Exercise requirements
Copy everything from "kingdom: Animalia" down to "scientific name: Haemorhous mexicanus", switching "scientific name" to "binomial name" and keeping all else the same.

Listed entries
◇ ◇ ◇ ◇ ◇ ◇ ◇

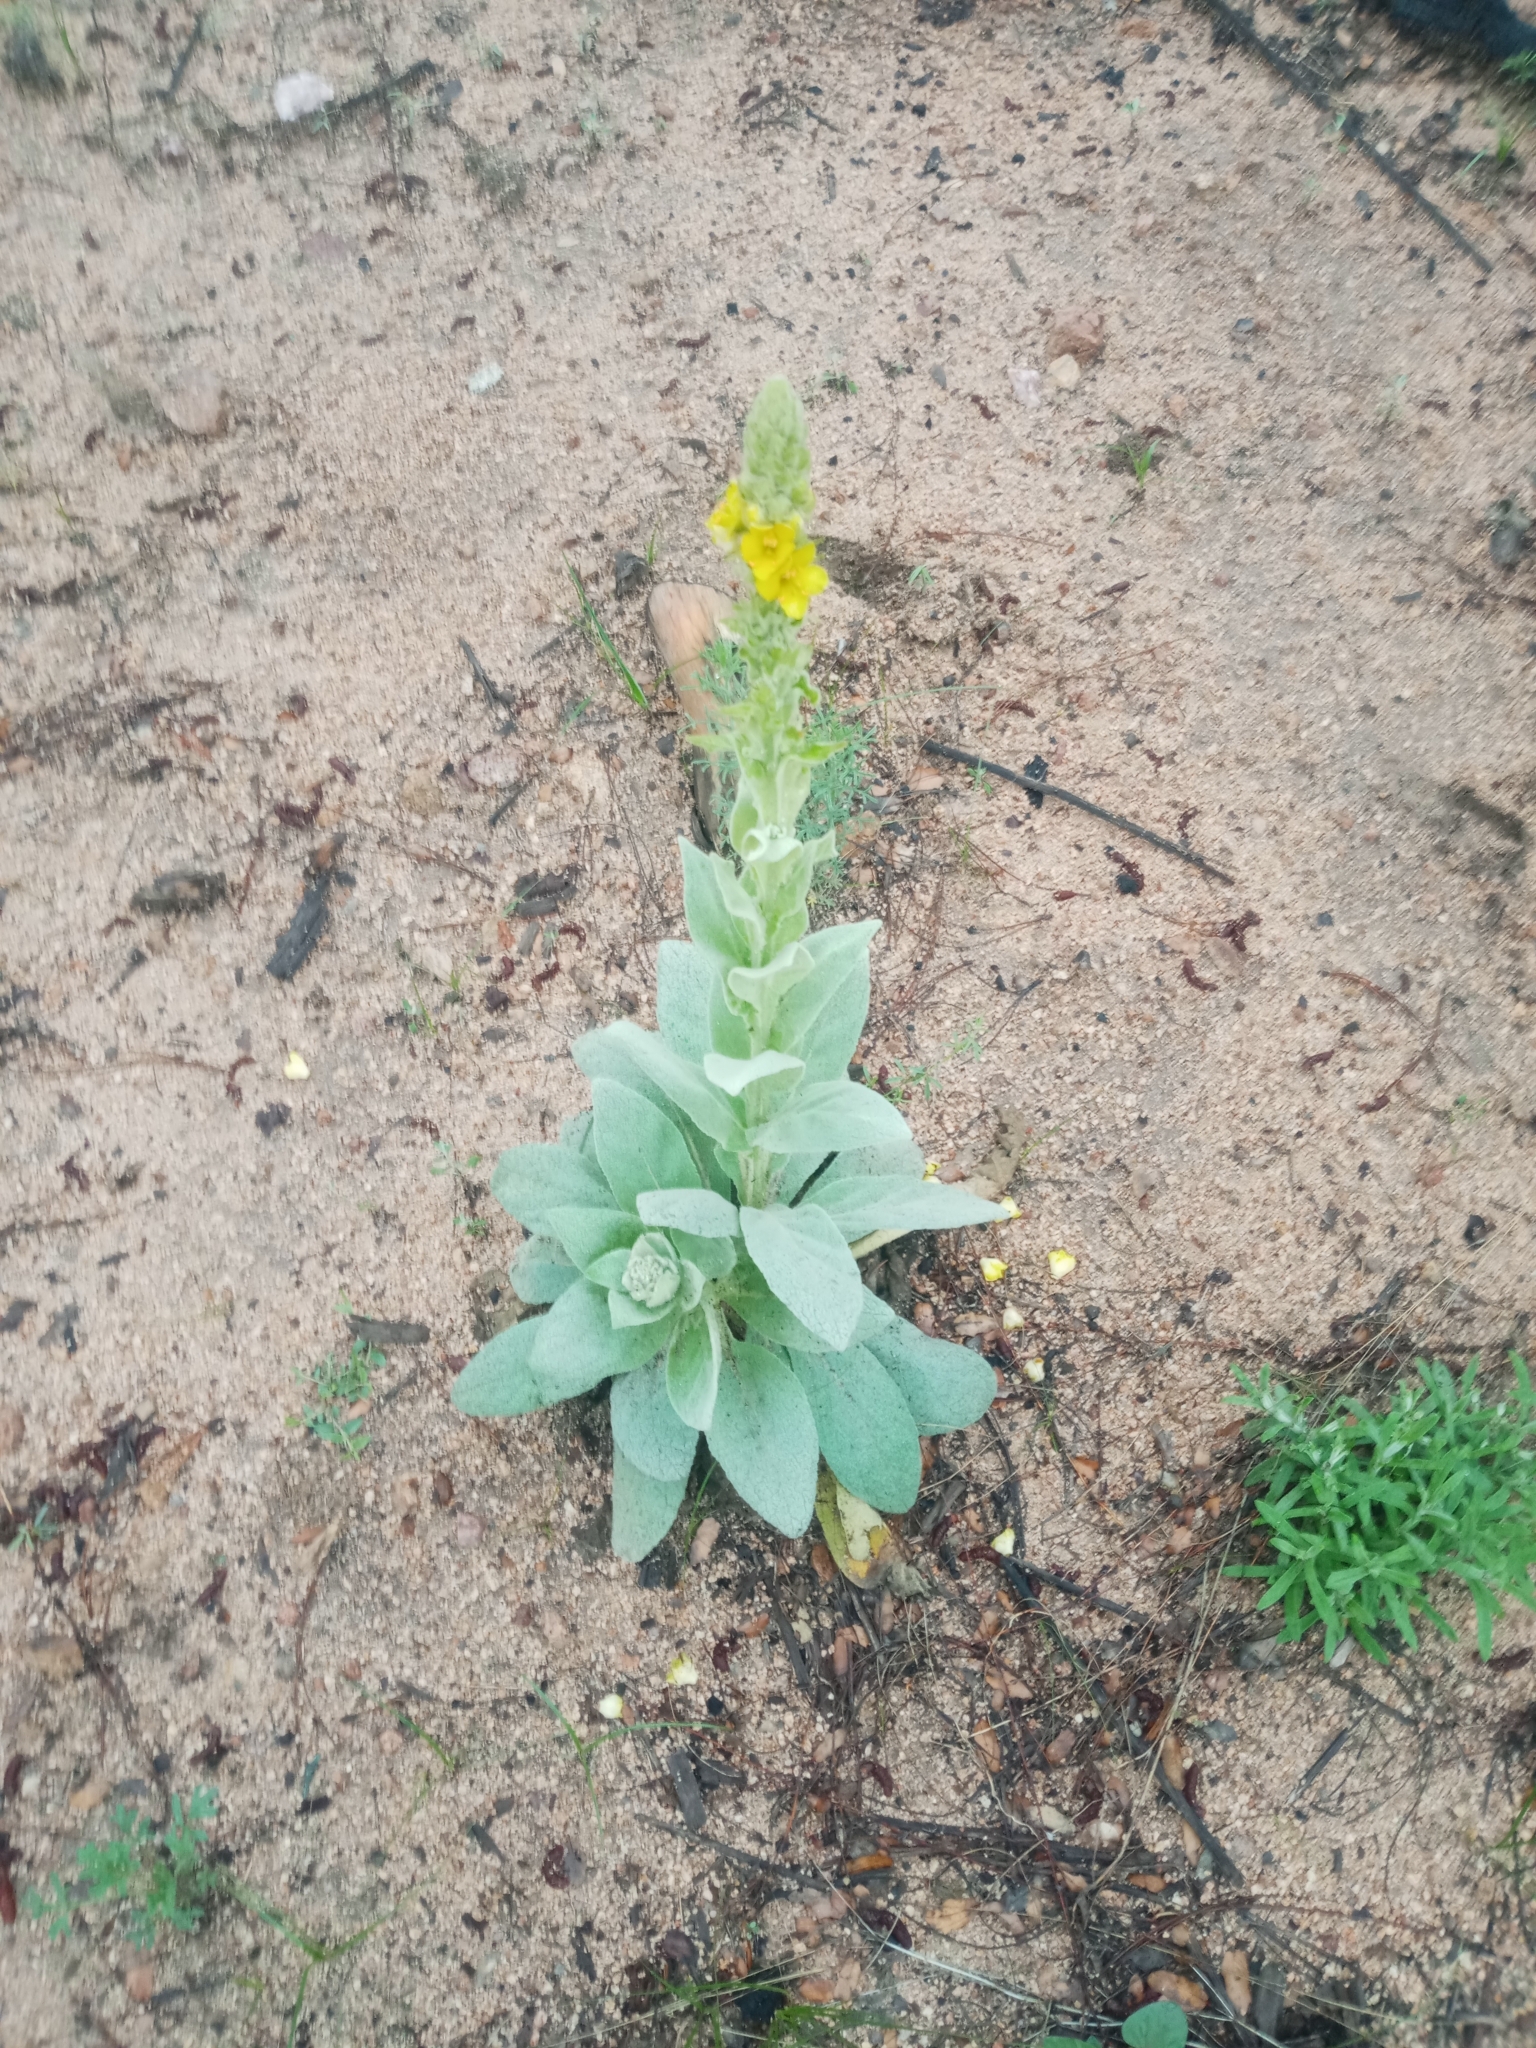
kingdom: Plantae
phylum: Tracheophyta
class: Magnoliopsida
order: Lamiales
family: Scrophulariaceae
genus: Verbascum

◇ ◇ ◇ ◇ ◇ ◇ ◇

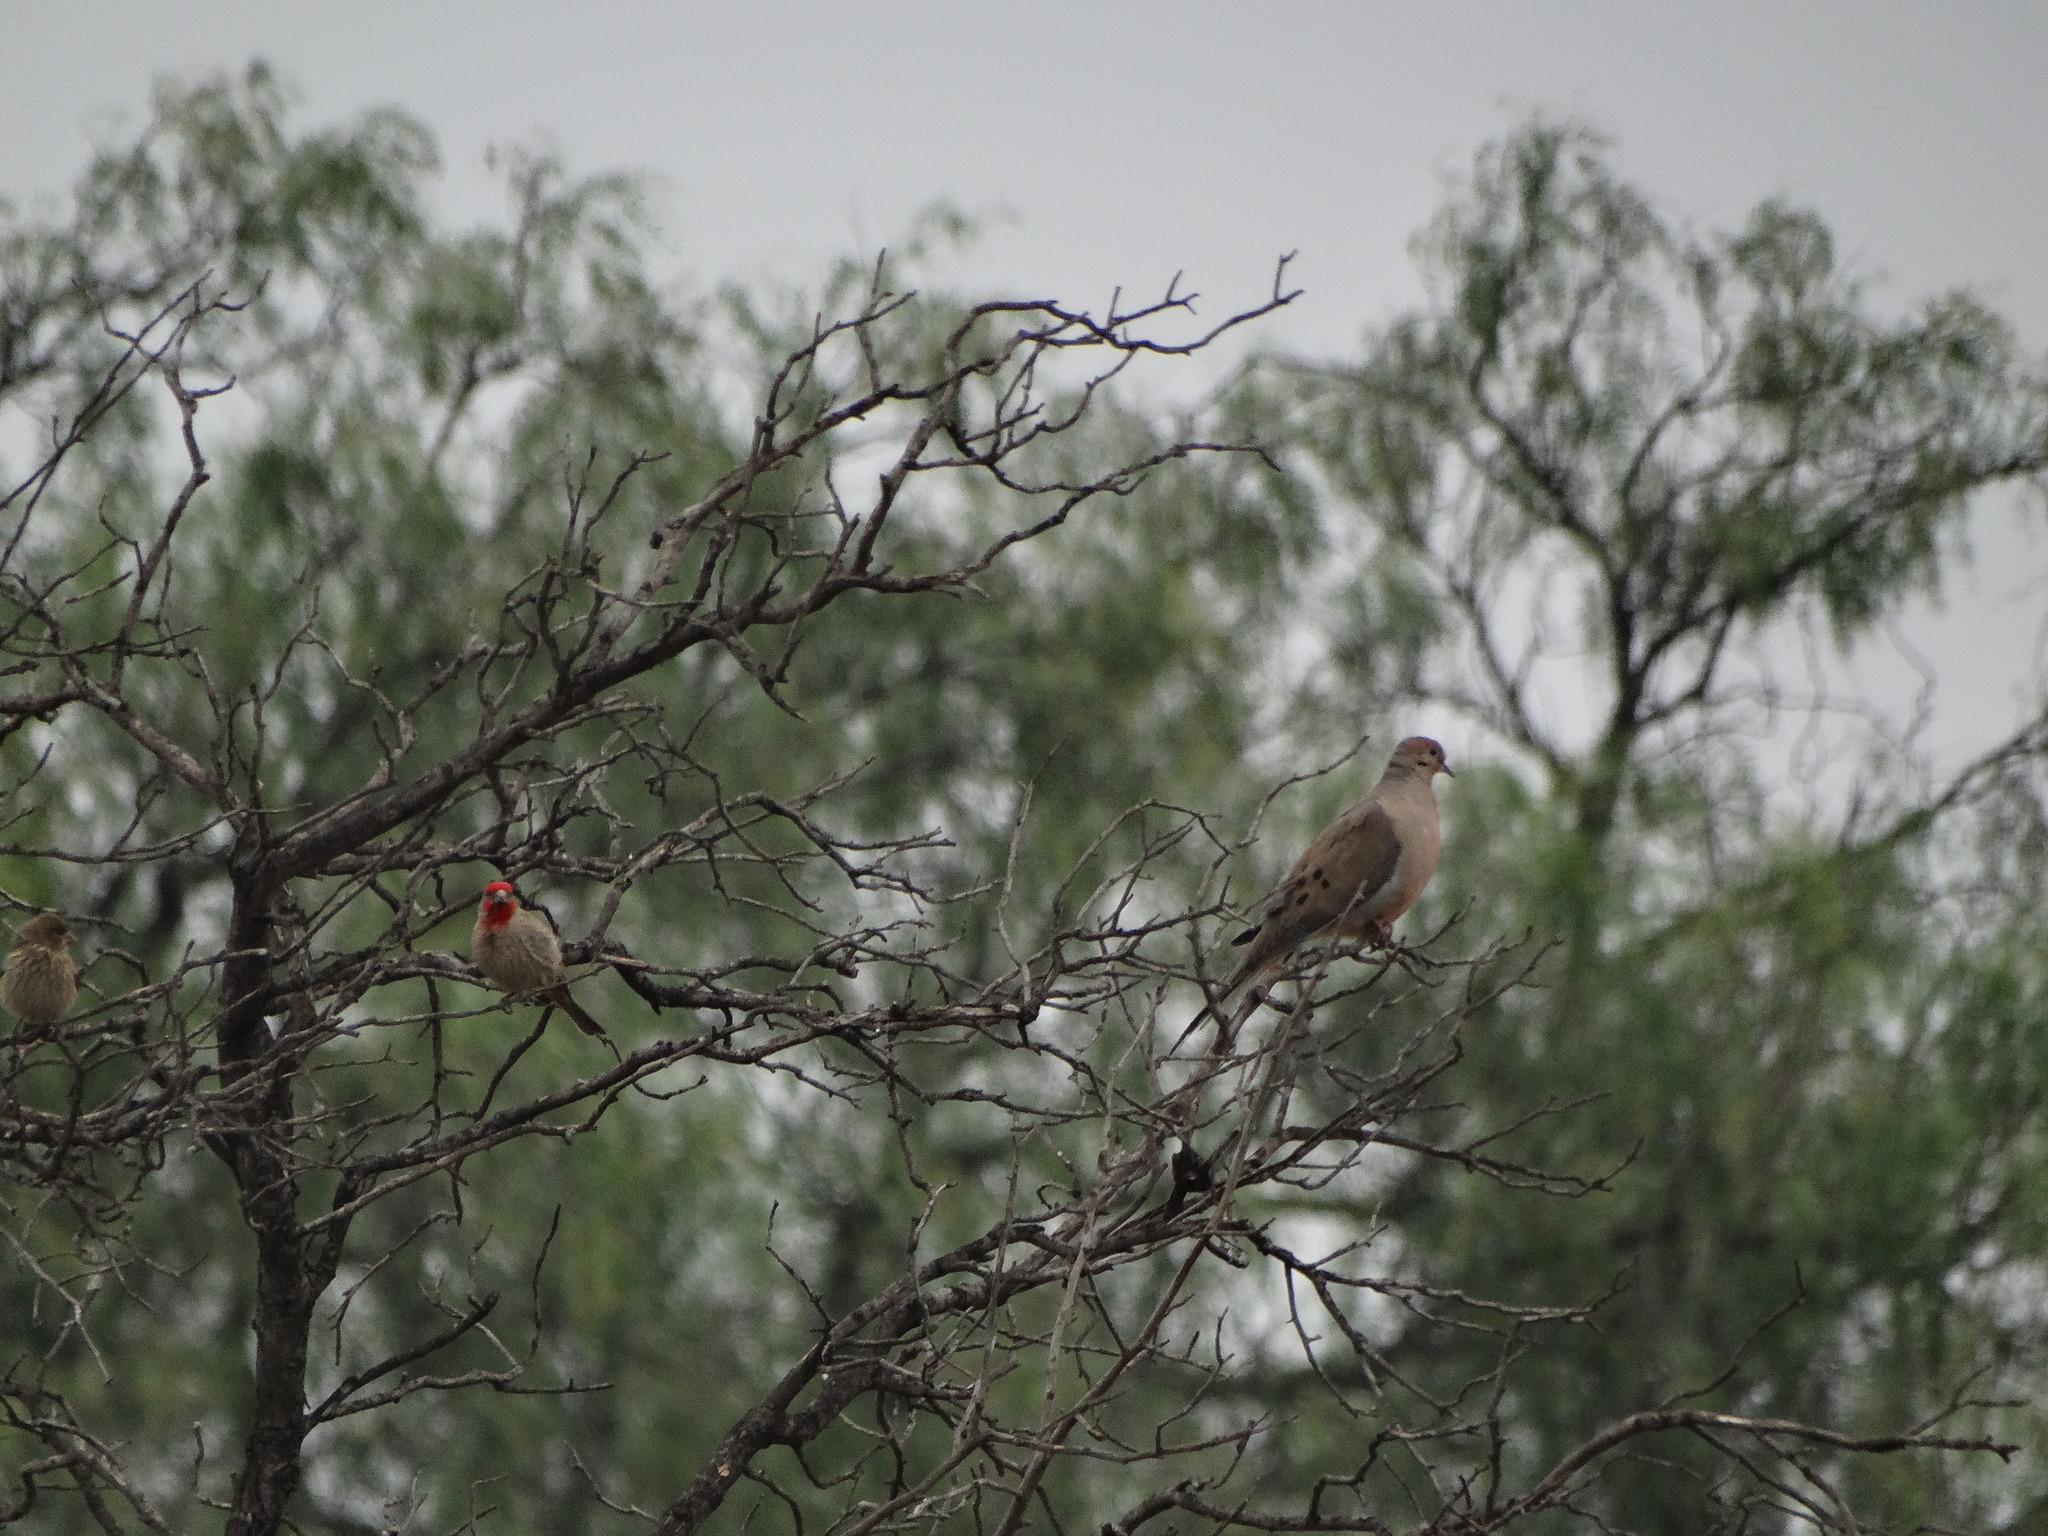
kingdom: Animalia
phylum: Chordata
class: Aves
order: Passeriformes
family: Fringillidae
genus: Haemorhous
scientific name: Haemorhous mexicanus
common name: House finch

◇ ◇ ◇ ◇ ◇ ◇ ◇

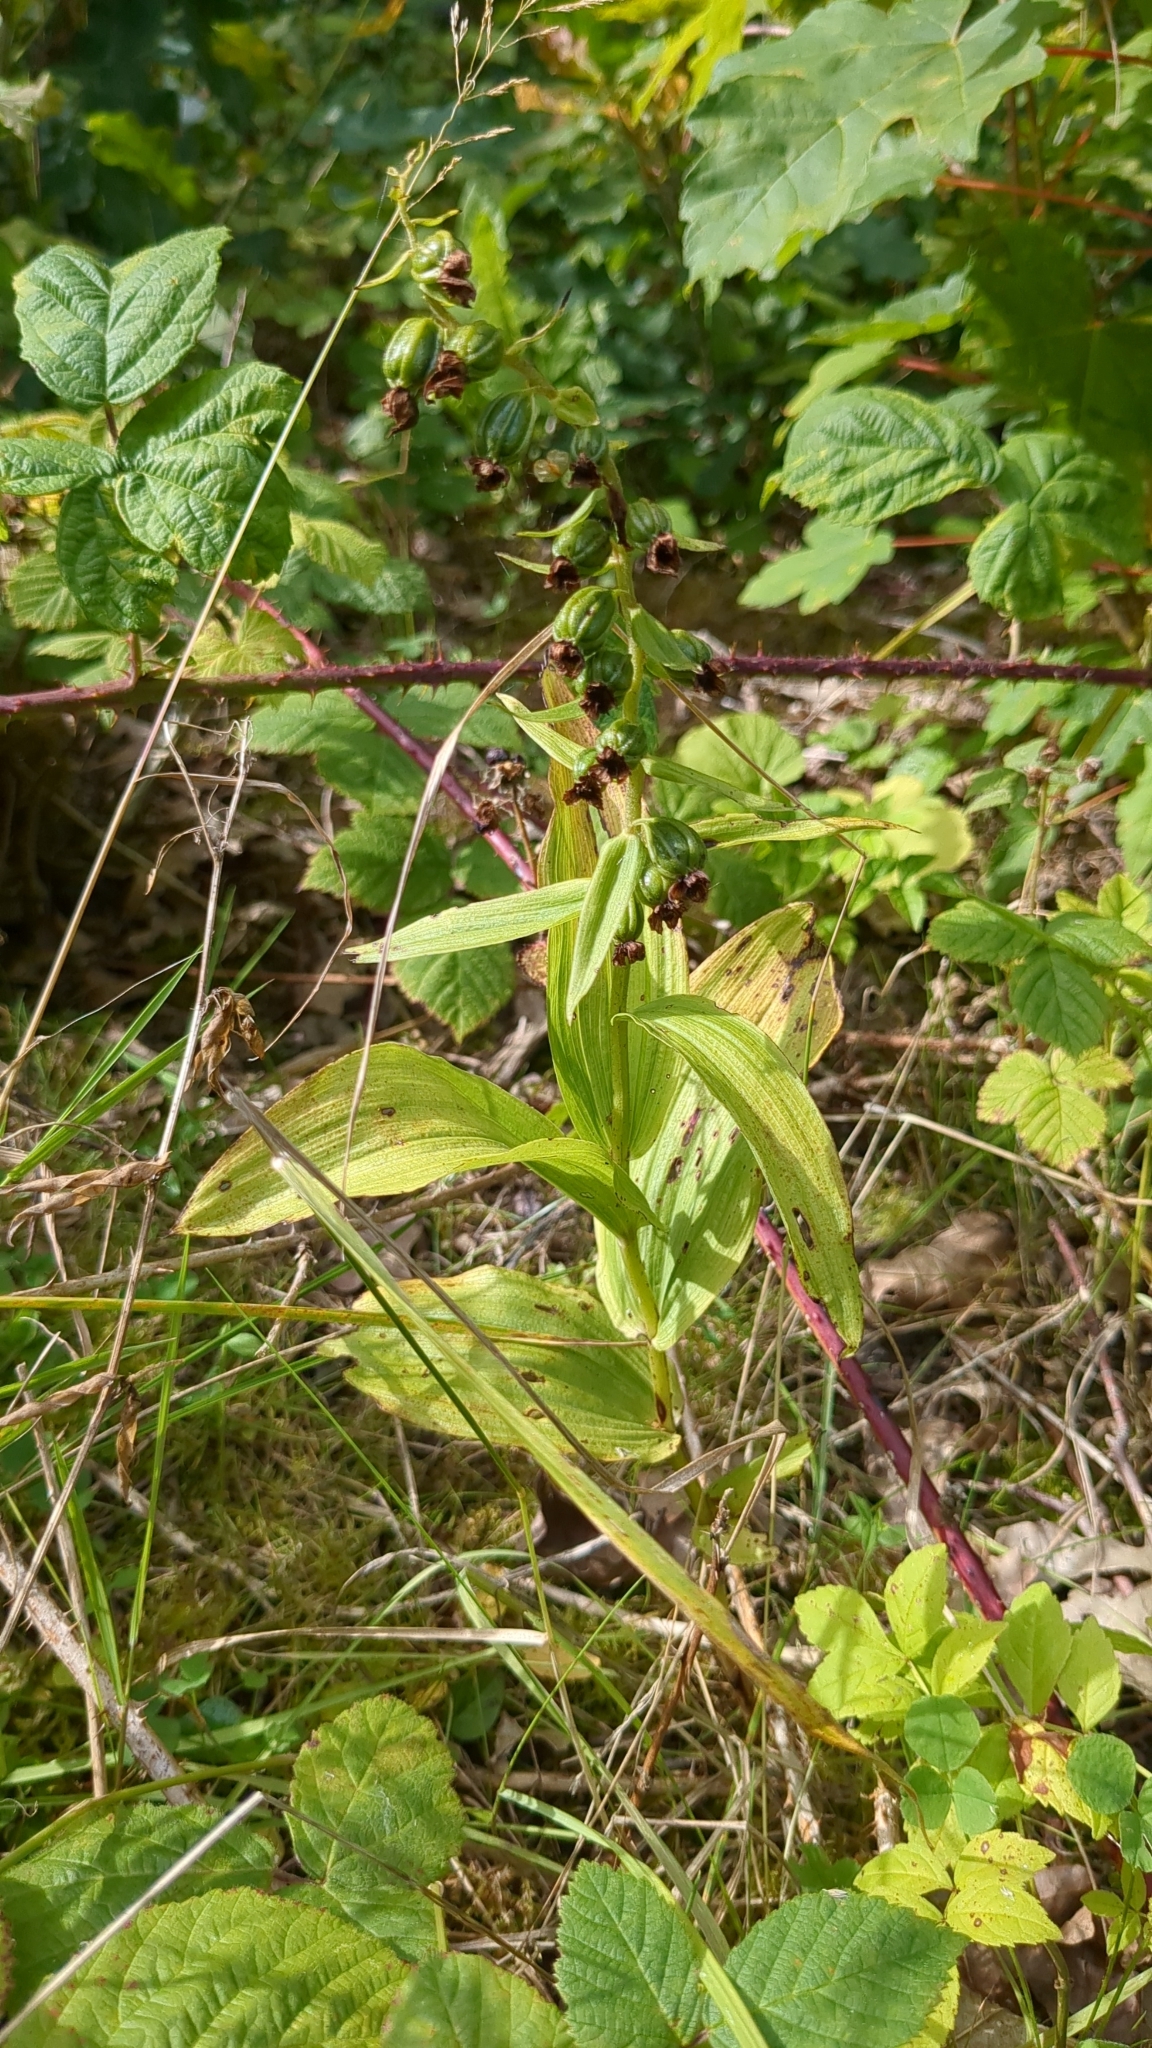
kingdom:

◇ ◇ ◇ ◇ ◇ ◇ ◇

Result for this exercise
kingdom: Animalia
phylum: Chordata
class: Aves
order: Passeriformes
family: Fringillidae
genus: Haemorhous
binomial name: Haemorhous mexicanus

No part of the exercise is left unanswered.